If you or a loved one has suffered a traumatic brain injury, the long term consequences may be significant and may include severe neurologic deficits, problems with memory and attention, loss of control over motor functions, confusion, fatigue, cognitive impairment and emotional lability, or mood swings. Recovery after prolonged loss of consciousness results in a poorer prognosis, and often involves months of intense rehabilitation, usually in a special facility with a multi-disciplinary team. The goal is to recover lost brain function, or to allow a healthy part of the brain begin to compensate for the region of injury.
Although minor blows or injuries to the head may result in a mild concussion, or mild TBI, defined by loss of consciousness or confusion and disorientation for less than 30 minutes, usually with no need for hospitalization, these injuries can have significant consequences lasting months to a year. There may be no findings on imaging studies. There is evidence that post-concussive syndromes may include frequent migraine headaches, depression, and loss of cognitive function. You should always be evaluated by a neurologist in the case of onset of any unusual symptoms after a blow to the head.

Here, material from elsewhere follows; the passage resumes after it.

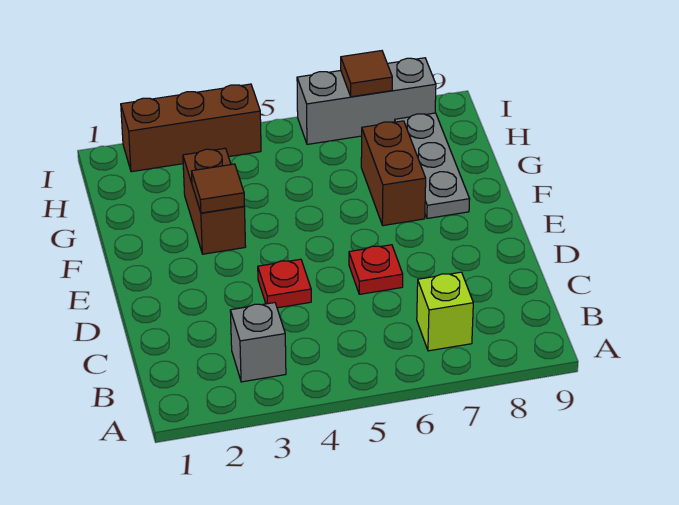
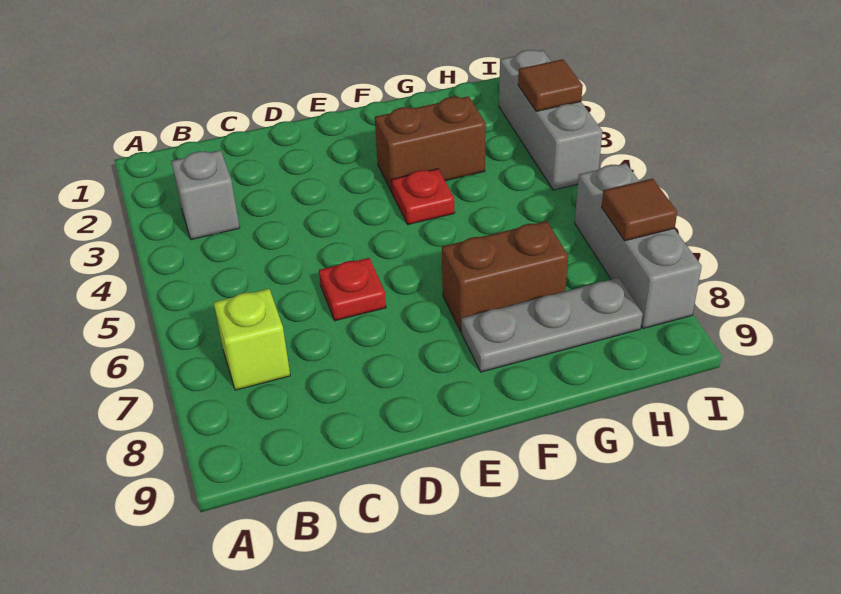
red 1x1 plate [258,259,311,308] -> red 1x1 plate moved to [392,169,455,224]
brown 1x1 tile [192,164,244,213] -> brown 1x1 tile moved to [518,59,583,111]
brown 1x3 brick [121,84,261,172] -> grey 1x3 brick [499,50,602,190]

If your injury or that of a family member was caused by the negligence of another person, or through criminal misdeed, you may have recourse to compensation for your injuries. It is important that you document any changes and deficits that you notice in your level of functioning, so that you can better describe to both medical and legal professionals any detrimental changes you have suffered as a result of your head injury.